Work required
Once the line with "Through general conversation" is found in the data, output it and each following line exactly, up to and including the line with "Established and Emerging", and nothing before or after.

Data for analysis
────

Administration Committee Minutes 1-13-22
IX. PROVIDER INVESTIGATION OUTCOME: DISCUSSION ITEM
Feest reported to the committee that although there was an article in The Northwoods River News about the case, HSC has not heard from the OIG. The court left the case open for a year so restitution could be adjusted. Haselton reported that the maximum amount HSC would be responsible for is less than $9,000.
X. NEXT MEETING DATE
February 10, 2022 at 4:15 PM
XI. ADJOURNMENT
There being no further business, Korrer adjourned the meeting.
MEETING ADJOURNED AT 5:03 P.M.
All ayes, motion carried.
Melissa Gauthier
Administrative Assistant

────

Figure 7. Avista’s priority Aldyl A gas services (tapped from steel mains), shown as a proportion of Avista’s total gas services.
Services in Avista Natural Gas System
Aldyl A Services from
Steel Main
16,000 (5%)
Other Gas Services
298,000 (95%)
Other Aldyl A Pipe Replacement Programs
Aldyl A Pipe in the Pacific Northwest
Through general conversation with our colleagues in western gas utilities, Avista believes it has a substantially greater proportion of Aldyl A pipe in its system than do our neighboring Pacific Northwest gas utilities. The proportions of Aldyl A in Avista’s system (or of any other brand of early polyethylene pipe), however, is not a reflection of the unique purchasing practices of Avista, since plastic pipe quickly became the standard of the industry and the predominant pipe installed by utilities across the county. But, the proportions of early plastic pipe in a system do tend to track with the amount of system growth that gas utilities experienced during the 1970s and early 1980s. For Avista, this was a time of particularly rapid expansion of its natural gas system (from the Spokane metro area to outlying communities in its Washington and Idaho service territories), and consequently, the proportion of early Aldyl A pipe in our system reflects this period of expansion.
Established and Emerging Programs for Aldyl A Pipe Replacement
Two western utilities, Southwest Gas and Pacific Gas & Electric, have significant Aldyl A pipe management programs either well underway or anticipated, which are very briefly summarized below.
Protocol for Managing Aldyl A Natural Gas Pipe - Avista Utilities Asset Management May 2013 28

────

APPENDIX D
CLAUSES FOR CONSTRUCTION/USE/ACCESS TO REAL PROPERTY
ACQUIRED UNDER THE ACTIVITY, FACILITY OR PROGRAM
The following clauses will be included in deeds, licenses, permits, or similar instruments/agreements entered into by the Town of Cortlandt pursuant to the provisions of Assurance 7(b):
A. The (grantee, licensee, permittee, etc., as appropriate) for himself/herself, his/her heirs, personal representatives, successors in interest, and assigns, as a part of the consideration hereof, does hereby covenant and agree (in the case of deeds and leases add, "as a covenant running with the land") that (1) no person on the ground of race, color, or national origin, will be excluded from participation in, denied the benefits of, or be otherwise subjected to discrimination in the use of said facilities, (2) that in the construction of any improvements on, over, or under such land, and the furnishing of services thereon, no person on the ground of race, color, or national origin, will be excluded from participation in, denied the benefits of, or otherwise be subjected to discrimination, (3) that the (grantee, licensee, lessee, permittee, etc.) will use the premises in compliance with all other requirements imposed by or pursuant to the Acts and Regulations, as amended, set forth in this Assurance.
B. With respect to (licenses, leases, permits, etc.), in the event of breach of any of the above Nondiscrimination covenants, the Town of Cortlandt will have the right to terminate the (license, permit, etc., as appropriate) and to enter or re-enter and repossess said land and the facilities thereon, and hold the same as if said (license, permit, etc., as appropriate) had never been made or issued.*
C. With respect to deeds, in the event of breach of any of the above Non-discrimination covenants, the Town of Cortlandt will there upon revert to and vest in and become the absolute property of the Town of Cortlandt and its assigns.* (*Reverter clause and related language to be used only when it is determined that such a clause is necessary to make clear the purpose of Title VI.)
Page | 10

────

Written response
Through general conversation with our colleagues in western gas utilities, Avista believes it has a substantially greater proportion of Aldyl A pipe in its system than do our neighboring Pacific Northwest gas utilities. The proportions of Aldyl A in Avista’s system (or of any other brand of early polyethylene pipe), however, is not a reflection of the unique purchasing practices of Avista, since plastic pipe quickly became the standard of the industry and the predominant pipe installed by utilities across the county. But, the proportions of early plastic pipe in a system do tend to track with the amount of system growth that gas utilities experienced during the 1970s and early 1980s. For Avista, this was a time of particularly rapid expansion of its natural gas system (from the Spokane metro area to outlying communities in its Washington and Idaho service territories), and consequently, the proportion of early Aldyl A pipe in our system reflects this period of expansion.
Established and Emerging Programs for Aldyl A Pipe Replacement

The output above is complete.